• **Task data**
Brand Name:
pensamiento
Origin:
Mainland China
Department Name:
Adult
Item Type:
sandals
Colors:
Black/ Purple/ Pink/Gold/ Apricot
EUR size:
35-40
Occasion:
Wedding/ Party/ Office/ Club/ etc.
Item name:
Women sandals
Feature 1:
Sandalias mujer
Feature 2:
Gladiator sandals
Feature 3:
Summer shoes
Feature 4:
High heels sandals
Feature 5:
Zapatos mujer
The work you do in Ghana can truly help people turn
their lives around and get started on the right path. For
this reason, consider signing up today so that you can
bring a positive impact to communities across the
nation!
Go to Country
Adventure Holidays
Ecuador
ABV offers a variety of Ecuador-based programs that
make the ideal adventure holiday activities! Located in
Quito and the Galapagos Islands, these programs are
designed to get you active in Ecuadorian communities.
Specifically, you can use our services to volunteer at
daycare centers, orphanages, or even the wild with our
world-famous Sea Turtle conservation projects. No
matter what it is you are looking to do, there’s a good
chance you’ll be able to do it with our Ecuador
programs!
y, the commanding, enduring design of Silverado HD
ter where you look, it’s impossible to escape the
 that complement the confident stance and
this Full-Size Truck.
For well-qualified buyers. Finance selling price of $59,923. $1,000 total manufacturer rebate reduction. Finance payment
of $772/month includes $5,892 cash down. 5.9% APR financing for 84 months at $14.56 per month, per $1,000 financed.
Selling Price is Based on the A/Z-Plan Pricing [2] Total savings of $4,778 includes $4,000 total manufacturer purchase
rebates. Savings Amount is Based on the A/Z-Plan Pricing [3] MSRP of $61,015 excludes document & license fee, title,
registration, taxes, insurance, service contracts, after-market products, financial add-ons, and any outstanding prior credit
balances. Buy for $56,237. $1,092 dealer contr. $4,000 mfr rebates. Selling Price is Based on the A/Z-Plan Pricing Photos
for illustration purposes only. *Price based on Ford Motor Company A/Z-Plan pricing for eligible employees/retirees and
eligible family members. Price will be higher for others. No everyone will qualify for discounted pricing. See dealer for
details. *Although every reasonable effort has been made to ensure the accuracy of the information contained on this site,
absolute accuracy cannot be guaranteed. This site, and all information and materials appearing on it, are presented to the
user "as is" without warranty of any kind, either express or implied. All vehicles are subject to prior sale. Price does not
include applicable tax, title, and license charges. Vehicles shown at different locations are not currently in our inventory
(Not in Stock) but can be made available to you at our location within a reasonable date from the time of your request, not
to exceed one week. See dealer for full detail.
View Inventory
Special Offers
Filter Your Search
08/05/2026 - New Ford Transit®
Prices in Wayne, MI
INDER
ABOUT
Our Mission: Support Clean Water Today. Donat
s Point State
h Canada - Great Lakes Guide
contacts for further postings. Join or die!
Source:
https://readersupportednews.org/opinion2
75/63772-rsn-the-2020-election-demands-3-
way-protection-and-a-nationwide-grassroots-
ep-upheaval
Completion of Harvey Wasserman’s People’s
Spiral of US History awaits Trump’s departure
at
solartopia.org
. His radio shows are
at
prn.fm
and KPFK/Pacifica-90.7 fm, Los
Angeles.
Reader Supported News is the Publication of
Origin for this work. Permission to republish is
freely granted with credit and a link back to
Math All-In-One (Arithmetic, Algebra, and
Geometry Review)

• **What to do**
Extract all the text from the material above, keeping every line in its original order and wording.

• **Solution to this exercise**
Brand Name:
pensamiento
Origin:
Mainland China
Department Name:
Adult
Item Type:
sandals
Colors:
Black/ Purple/ Pink/Gold/ Apricot
EUR size:
35-40
Occasion:
Wedding/ Party/ Office/ Club/ etc.
Item name:
Women sandals
Feature 1:
Sandalias mujer
Feature 2:
Gladiator sandals
Feature 3:
Summer shoes
Feature 4:
High heels sandals
Feature 5:
Zapatos mujer
The work you do in Ghana can truly help people turn
their lives around and get started on the right path. For
this reason, consider signing up today so that you can
bring a positive impact to communities across the
nation!
Go to Country
Adventure Holidays
Ecuador
ABV offers a variety of Ecuador-based programs that
make the ideal adventure holiday activities! Located in
Quito and the Galapagos Islands, these programs are
designed to get you active in Ecuadorian communities.
Specifically, you can use our services to volunteer at
daycare centers, orphanages, or even the wild with our
world-famous Sea Turtle conservation projects. No
matter what it is you are looking to do, there’s a good
chance you’ll be able to do it with our Ecuador
programs!
y, the commanding, enduring design of Silverado HD
ter where you look, it’s impossible to escape the
 that complement the confident stance and
this Full-Size Truck.
For well-qualified buyers. Finance selling price of $59,923. $1,000 total manufacturer rebate reduction. Finance payment
of $772/month includes $5,892 cash down. 5.9% APR financing for 84 months at $14.56 per month, per $1,000 financed.
Selling Price is Based on the A/Z-Plan Pricing [2] Total savings of $4,778 includes $4,000 total manufacturer purchase
rebates. Savings Amount is Based on the A/Z-Plan Pricing [3] MSRP of $61,015 excludes document & license fee, title,
registration, taxes, insurance, service contracts, after-market products, financial add-ons, and any outstanding prior credit
balances. Buy for $56,237. $1,092 dealer contr. $4,000 mfr rebates. Selling Price is Based on the A/Z-Plan Pricing Photos
for illustration purposes only. *Price based on Ford Motor Company A/Z-Plan pricing for eligible employees/retirees and
eligible family members. Price will be higher for others. No everyone will qualify for discounted pricing. See dealer for
details. *Although every reasonable effort has been made to ensure the accuracy of the information contained on this site,
absolute accuracy cannot be guaranteed. This site, and all information and materials appearing on it, are presented to the
user "as is" without warranty of any kind, either express or implied. All vehicles are subject to prior sale. Price does not
include applicable tax, title, and license charges. Vehicles shown at different locations are not currently in our inventory
(Not in Stock) but can be made available to you at our location within a reasonable date from the time of your request, not
to exceed one week. See dealer for full detail.
View Inventory
Special Offers
Filter Your Search
08/05/2026 - New Ford Transit®
Prices in Wayne, MI
INDER
ABOUT
Our Mission: Support Clean Water Today. Donat
s Point State
h Canada - Great Lakes Guide
contacts for further postings. Join or die!
Source:
https://readersupportednews.org/opinion2
75/63772-rsn-the-2020-election-demands-3-
way-protection-and-a-nationwide-grassroots-
ep-upheaval
Completion of Harvey Wasserman’s People’s
Spiral of US History awaits Trump’s departure
at
solartopia.org
. His radio shows are
at
prn.fm
and KPFK/Pacifica-90.7 fm, Los
Angeles.
Reader Supported News is the Publication of
Origin for this work. Permission to republish is
freely granted with credit and a link back to
Math All-In-One (Arithmetic, Algebra, and
Geometry Review)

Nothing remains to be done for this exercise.